Satechi USB-C Multiport 8K dock review: A pint-sized powerhouse

At a glance

Expert’s Rating


  • Fast standards on every port
  • Four USB-C data ports with three at 10Gbps (USB 3.2 Gen 2)
  • 8K video output (up to 30Hz)
  • 85W of passthrough power over USB-C
  • Well-labeled ports


  • No dedicated Micro SD slot

Our Verdict

The Satechi USB-C Multiport 8K dock provides four USB-C data ports (three at 10Gbps USB 3.2), gigabit ethernet, the latest in SD Card standards, 8K video, and 85W of passthrough USB-C power making it a compact powerhouse sized correctly for mid-range laptops.

Best Prices Today: Satechi USB-C Multiport Adapter 8K With Ethernet V3





Satechi has updated its already well-conceived USB 3 mini-dock to version 3, dubbing the new release the USB-C Multiport Adapter 8K With Ethernet V3. This update has nearly the same array of ports, but almost all of them have some additional oomph: greater speed, power, or display resolution.

The dock’s basics are four USB-C data ports, gigabit ethernet, 85W of passthrough energy on a dedicated USB-C power port, HDMI, and an SD Card slot. Sounds good, but dig into the details, and it’s even better.


Three of its four USB-C data ports work at up to 10Gbps (USB 3.2 Gen2); the fourth is 5Gbps (USB 3.1). That’s handy when you need to make fast connections to SSDs or computer-to-computer connections and need ports beyond what’s built into your Mac. This is a step up from three USB-C data ports on the V2 unit, all of which were 5Gbps.

Using HDMI, you can connect an 8K display at up to 30Hz; several Mac models allow this resolution and refresh rate (or faster). You can also connect a 4K display at up to 120Hz. (Your Mac has to support these resolutions and refresh rates as the dock isn’t a video card, just a passthrough.) The V2 version of the dock maxed out at 4K/60Hz, so this is a significant update for those using more advanced displays.

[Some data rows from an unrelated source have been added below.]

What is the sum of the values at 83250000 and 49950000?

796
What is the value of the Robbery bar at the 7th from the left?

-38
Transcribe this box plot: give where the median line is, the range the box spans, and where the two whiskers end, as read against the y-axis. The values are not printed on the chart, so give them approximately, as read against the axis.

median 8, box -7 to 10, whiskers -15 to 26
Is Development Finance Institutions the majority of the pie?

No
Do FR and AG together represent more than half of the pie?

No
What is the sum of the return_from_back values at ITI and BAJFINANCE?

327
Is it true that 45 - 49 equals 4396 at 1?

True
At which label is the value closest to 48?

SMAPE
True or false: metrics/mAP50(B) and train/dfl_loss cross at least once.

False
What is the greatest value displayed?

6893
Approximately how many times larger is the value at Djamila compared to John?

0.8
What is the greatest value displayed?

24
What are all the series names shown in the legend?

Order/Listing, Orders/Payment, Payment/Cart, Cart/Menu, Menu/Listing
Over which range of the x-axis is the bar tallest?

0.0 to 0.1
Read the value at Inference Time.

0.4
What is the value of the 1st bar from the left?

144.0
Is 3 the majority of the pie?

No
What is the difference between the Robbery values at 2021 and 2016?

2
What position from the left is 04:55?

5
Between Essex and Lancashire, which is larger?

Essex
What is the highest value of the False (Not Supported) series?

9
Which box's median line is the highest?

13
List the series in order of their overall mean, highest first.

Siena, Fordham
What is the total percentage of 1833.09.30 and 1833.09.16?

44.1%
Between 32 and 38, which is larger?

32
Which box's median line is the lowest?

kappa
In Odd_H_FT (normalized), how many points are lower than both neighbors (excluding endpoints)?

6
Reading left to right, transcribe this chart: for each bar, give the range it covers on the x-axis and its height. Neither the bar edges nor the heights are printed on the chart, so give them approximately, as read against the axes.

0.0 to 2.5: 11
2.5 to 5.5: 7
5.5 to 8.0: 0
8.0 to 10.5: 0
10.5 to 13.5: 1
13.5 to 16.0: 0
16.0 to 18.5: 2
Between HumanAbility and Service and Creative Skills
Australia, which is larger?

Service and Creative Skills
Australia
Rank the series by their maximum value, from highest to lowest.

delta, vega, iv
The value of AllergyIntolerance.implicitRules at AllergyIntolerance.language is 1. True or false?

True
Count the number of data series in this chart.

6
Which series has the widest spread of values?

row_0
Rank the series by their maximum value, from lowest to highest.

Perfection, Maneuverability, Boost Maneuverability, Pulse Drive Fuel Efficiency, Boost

To make room for an extra USB-C port, something had to give, and Satechi shed the dedicated Micro SD slot while retaining a UHS-II full-sized SD Card port. You’ll need an adapter to use Micro SD on the mini-dock, but if you’re like me, you have a few card-sized adapters scattered around from your Micro SD purchases.

The gigabit ethernet port tests handily at 1Gbps, less a small amount of network overhead.

Available in three colors (silver, space gray, and midnight) the mini-dock is compact at 4.5 by 2.1 by 0.65 inches and 4.25 ounces. It has a 6.7-inch long USB-C cable tail that can’t be removed. The adapter works with an iPad with USB-C as well as Macs; the maximum data rate or resolution of each part of course depends on the particular iPad.

If you wonder about the performance limits of each port without having the manual nearby, the USB-C data ports and the HDMI port have sharply printed text on the metal noting “10Gbps,” “5Gbps,” or “8K/30Hz.” Satechi even got the colors right: the labels are white on the midnight-color adapter and black on the silver and space gray versions. The passthrough power port lacks a note that it can manage up to 85W, but since that’s close to the maximum 100W managed by most older USB-C buses, it doesn’t feel like an oversight.


Should you buy the Satechi USB-C Multiport Adapter 8K with Ethernet V3?

If you own a MacBook Air or MacBook Pro that lacks all the ports you want on demand, you could do no better than this Satechi adapter, particularly at the price. It pairs well with a laptop that docks in a home or office where ethernet, one or more external displays, and other peripherals are available. Adding high-speed USB-C 3.2 ports lets you devote any Thunderbolt 3/4 ports on your Mac to higher-speed purposes.

You would probably find this useful for a Mac mini as well, and potentially for a Mac Studio if you’re filling up USB-C ports or, with two or more displays, want to avoid a standalone USB-C-to-HDMI adapter that takes up an entire connection. For more hubs and docks, visit our roundup of the best Thunderbolt and USB-C docking stations.

The next step up from this mini-dock of an adapter would be to a powered unit with even more ports and possibilities or to a Thunderbolt mini-dock. Satechi has pushed the limits of a USB-C/USB 3.x/USB4 adapter and met the mark.